"Trabajamos para que el Anfiteatro sea un lugar de memoria"
El Ministro de Obras y Servicios Públicos detalló las tareas de acondicionamiento en el Anfiteatro Cocomarola de cara a la Fiesta Nacional del Chamamé. Además, se refirió a la clausura preventiva en la Costanera y los desafíos tras la emergencia climática.
El ministro de Obras y Servicios Públicos, Jorge Meza, brindó un panorama detallado sobre las prioridades de su gestión en un contexto marcado por la contingencia climática y la inminencia de la Fiesta Nacional del Chamamé.
A pesar de que “el foco de los primeros días de gestión estuvo puesto en la emergencia por las lluvias”, Meza confirmó que los trabajos en el Anfiteatro Mario del Tránsito Cocomarola no se detuvieron. “No queríamos visibilizar los trabajos por respeto a la situación que vivía el pueblo, pero el compromiso de mejorar nuestra Fiesta, que es Patrimonio de la Humanidad, siguió en pie”, explicó el funcionario.
En un trabajo conjunto con el Instituto de Cultura, el Invico y la Municipalidad de Corrientes, se están realizando ajustes sobre la gran obra inaugurada el año pasado.
Las tareas actuales incluyen: “Acondicionamiento del escenario mayor y mejoras en los camarines. Mantenimiento integral: pintura, sistema eléctrico y arreglo de bancos. Infraestructura sanitaria: reforma y mantenimiento de baños, junto con la reutilización de nuevos espacios.
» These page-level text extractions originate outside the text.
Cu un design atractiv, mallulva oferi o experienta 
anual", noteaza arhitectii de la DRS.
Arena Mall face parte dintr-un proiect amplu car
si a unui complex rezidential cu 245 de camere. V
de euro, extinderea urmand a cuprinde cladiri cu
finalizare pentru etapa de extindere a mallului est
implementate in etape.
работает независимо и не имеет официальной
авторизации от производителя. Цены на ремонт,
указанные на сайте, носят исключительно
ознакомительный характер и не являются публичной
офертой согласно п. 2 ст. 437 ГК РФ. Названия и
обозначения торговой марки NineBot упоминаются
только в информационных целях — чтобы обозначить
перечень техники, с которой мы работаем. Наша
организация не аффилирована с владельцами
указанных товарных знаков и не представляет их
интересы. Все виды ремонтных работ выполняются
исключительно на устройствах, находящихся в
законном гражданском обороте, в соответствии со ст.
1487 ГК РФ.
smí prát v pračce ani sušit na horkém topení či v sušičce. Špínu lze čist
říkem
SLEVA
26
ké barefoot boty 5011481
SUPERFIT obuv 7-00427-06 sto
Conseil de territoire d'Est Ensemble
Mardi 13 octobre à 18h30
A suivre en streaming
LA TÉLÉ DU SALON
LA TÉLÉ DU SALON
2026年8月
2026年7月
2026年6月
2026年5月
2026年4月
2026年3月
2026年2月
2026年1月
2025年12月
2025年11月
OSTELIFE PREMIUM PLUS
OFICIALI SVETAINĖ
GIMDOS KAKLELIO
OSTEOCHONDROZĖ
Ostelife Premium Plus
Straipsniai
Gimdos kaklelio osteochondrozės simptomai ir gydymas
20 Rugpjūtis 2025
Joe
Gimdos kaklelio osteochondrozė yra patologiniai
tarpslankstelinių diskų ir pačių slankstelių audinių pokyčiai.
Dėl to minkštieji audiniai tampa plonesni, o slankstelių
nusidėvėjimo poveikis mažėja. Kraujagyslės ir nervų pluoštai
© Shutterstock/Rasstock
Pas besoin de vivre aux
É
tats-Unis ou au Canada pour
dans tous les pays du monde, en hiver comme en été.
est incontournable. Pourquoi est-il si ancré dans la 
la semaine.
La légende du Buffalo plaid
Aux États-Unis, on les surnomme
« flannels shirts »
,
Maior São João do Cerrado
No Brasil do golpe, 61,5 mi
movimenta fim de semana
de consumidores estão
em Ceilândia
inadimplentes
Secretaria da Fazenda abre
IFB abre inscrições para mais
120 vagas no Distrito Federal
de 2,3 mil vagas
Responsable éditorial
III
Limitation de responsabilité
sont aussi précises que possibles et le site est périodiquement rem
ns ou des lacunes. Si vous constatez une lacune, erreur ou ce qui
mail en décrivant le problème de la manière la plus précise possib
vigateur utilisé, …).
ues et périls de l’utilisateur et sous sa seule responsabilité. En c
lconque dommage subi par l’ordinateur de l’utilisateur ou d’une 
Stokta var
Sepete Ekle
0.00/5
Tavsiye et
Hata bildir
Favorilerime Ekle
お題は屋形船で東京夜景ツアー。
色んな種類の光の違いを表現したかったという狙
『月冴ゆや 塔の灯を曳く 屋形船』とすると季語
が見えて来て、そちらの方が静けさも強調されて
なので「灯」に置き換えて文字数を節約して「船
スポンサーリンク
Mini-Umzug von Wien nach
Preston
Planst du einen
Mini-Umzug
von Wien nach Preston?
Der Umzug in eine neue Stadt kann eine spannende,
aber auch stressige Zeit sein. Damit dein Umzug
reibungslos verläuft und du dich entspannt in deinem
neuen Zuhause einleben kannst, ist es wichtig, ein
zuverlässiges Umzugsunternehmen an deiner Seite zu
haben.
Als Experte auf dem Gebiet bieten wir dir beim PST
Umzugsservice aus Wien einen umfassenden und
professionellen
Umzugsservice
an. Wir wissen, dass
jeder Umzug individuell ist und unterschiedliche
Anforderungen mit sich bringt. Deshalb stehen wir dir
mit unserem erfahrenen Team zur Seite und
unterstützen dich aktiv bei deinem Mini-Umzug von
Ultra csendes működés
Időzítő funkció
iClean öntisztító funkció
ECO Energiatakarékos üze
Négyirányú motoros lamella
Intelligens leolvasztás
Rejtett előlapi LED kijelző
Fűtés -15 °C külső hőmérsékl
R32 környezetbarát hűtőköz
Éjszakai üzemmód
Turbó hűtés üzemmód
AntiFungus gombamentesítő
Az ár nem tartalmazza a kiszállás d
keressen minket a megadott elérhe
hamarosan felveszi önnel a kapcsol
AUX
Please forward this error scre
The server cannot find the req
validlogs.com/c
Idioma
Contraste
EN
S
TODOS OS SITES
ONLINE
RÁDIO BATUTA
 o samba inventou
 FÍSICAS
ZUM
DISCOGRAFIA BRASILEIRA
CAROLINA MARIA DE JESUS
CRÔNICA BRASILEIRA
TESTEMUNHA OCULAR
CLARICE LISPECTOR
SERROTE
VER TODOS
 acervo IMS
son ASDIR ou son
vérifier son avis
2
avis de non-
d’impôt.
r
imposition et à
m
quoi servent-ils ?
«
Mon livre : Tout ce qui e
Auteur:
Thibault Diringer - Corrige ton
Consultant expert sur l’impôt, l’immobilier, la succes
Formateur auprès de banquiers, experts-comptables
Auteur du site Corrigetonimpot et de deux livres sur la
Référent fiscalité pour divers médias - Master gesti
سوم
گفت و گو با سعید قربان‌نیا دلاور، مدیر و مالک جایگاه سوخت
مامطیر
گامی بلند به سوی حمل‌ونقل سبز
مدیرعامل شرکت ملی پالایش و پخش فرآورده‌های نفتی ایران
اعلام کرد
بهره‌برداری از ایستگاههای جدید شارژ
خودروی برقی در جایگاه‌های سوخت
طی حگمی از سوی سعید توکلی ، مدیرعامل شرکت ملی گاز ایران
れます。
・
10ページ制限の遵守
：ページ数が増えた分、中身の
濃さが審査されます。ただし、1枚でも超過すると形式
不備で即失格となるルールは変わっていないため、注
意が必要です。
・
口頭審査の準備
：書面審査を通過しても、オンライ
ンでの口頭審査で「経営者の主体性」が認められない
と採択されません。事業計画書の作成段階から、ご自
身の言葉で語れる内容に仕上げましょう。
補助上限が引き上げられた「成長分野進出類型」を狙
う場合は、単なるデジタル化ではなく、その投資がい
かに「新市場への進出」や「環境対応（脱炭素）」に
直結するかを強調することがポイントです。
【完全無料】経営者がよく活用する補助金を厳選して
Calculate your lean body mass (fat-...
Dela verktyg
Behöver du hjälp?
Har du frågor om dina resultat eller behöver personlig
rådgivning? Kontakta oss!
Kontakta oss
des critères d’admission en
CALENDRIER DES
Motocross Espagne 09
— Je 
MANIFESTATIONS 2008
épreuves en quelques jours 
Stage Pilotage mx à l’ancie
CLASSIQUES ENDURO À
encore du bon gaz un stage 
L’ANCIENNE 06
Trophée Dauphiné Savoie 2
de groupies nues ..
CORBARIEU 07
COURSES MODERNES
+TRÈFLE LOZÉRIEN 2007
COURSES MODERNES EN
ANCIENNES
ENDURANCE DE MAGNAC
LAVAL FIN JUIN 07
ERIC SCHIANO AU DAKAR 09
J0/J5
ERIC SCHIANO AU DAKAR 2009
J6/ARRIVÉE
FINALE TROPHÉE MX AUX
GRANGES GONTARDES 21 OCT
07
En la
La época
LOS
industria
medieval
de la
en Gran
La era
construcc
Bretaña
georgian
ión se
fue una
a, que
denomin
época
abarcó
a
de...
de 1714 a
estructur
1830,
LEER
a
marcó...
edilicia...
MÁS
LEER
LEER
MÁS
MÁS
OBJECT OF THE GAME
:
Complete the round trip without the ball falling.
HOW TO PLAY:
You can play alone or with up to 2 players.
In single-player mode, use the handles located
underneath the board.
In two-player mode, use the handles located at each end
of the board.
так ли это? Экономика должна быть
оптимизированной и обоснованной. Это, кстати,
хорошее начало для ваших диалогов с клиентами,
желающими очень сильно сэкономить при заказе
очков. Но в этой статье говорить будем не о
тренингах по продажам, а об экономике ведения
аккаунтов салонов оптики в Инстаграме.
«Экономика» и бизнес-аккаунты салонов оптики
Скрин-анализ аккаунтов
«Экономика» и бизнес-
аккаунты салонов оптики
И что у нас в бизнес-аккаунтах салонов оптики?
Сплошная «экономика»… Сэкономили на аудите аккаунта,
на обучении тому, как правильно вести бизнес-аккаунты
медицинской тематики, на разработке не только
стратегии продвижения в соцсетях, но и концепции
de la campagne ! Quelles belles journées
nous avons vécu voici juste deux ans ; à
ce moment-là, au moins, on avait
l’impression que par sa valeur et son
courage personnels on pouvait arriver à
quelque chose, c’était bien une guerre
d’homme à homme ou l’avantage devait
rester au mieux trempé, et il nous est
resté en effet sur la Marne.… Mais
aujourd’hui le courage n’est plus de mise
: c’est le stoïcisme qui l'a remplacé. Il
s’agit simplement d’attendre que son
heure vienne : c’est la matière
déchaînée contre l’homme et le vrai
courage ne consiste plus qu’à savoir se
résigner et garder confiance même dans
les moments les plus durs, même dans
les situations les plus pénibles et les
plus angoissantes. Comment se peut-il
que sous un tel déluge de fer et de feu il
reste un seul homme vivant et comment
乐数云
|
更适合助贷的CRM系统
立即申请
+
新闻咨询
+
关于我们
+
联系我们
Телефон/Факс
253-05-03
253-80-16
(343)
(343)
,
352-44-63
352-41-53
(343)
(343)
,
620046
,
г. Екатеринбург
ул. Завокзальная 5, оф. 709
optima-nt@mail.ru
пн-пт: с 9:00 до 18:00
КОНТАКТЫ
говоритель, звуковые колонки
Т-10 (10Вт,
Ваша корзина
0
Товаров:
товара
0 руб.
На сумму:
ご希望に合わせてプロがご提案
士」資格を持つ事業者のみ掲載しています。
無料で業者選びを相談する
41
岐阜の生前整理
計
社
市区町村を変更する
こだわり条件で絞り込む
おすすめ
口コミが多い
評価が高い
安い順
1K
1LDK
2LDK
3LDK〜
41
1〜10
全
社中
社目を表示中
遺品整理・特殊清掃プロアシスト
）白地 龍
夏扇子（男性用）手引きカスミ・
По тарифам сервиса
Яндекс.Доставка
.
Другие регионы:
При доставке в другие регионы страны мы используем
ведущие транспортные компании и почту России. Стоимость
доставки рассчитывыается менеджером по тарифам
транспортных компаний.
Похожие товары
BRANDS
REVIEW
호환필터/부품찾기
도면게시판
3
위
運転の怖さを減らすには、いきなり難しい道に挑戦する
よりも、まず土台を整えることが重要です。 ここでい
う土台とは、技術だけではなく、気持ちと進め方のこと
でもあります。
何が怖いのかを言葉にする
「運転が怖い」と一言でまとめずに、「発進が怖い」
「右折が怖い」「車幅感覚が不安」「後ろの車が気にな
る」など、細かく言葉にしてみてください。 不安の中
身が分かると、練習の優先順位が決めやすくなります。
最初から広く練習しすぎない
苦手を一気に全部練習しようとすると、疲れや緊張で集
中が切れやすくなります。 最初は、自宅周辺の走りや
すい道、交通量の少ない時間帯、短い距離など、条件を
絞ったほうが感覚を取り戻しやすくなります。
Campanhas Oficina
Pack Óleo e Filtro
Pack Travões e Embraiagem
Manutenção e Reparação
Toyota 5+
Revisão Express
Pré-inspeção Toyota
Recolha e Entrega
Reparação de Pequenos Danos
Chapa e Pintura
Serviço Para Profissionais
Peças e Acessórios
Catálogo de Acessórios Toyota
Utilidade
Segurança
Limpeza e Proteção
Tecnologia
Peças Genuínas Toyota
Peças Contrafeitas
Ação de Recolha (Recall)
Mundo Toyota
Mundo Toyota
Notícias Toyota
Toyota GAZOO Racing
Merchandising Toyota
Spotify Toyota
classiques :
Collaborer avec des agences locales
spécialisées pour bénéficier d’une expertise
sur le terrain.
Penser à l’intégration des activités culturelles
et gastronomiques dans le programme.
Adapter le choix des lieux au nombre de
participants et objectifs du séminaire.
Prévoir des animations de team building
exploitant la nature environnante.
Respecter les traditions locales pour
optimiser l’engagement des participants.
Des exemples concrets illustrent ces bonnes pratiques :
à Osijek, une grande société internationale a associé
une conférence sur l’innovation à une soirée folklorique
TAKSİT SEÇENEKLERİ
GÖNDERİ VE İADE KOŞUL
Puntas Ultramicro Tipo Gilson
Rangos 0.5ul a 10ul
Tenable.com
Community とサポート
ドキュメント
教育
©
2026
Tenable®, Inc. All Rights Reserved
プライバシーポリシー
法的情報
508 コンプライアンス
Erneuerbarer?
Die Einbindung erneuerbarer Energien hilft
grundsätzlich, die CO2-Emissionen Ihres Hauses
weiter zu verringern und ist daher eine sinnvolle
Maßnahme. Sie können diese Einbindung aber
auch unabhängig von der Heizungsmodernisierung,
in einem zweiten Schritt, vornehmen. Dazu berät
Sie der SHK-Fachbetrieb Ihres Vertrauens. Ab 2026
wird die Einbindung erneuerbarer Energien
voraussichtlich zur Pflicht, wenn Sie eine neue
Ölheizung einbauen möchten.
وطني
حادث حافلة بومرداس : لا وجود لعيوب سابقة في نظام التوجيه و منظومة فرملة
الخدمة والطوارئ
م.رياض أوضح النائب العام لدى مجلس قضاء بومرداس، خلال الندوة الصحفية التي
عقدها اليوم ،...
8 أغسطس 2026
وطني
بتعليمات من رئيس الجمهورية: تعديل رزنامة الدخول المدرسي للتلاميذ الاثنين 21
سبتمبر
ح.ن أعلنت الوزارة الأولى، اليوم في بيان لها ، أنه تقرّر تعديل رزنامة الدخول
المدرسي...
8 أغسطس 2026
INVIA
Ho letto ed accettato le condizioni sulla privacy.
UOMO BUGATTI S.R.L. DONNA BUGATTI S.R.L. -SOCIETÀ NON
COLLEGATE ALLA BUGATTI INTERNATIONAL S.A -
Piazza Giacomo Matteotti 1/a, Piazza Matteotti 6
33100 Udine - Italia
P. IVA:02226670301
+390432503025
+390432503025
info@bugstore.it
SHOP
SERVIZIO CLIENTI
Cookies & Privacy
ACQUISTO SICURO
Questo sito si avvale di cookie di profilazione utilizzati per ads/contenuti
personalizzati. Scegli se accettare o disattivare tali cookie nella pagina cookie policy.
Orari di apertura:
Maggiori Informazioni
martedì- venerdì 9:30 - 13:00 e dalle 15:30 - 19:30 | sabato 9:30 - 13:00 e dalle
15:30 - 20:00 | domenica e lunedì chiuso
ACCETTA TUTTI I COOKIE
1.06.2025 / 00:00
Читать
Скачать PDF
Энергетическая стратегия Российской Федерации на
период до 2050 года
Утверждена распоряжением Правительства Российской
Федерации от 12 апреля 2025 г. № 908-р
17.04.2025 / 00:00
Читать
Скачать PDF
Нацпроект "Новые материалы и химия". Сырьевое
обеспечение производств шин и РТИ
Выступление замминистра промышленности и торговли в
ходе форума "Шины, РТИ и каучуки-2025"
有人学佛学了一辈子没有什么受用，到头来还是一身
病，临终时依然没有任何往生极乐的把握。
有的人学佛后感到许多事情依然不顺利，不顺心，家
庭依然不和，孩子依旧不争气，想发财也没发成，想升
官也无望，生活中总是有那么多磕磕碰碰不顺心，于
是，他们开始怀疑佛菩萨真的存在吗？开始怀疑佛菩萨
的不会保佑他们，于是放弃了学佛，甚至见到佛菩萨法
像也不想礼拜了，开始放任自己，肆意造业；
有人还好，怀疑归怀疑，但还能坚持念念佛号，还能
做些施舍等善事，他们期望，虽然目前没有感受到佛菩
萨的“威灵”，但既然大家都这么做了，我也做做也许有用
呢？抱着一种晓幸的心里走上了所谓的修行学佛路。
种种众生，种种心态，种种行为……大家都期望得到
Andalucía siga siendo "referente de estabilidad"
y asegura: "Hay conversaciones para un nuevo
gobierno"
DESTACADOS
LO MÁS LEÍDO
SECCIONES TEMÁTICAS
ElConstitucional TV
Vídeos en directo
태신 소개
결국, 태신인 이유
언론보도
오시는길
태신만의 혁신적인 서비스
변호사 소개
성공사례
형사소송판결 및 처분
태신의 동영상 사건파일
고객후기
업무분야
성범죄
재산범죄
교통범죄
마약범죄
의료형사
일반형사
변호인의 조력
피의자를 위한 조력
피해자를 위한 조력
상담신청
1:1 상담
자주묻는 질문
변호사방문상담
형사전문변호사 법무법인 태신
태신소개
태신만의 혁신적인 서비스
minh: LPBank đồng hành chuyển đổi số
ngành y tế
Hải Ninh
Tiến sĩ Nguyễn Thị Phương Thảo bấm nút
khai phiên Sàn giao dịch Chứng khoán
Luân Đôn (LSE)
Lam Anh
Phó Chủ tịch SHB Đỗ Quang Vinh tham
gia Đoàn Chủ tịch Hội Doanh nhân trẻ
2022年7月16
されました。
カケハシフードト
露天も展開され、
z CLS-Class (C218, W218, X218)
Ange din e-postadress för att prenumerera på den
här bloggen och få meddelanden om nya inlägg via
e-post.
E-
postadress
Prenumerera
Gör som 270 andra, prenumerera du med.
Zonas de streaming: ajustes técnicos para la transmisión de alcance internacional”, detalló y agregó: "Pensamos el anfiteatro como un lugar turístico que forme parte de un circuito de recorridos y que, en un futuro, sea un lugar de memoria de nuestra cultura correntina", proyectó Meza.
Alerta en la Costanera: Clausura por prevención
Respecto al vallado en un sector de la Costanera, el Ministro aclaró que la medida responde estrictamente a criterios de seguridad ante la posibilidad de un derrumbe. “Se clausuró por prevención y se están realizando los estudios técnicos necesarios. En los próximos días iniciaremos las obras en conjunto con la Municipalidad. Lo más acertado era delimitar la zona para evitar riesgos”, señaló.
El desafío de los desagües pluviales
Finalmente, Meza reflexionó sobre el impacto de los fenómenos climáticos recientes. Reconoció que, si bien se realizaron obras, "no fueron suficientes" ante la magnitud del agua caída en poco tiempo. "Ninguna ciudad está preparada para recibir tanta cantidad de agua de golpe. El cambio climático nos impone el desafío de mejorar todos los desagües pluviales. Hay que seguir apostando a más obras de este tipo", concluyó el Ministro.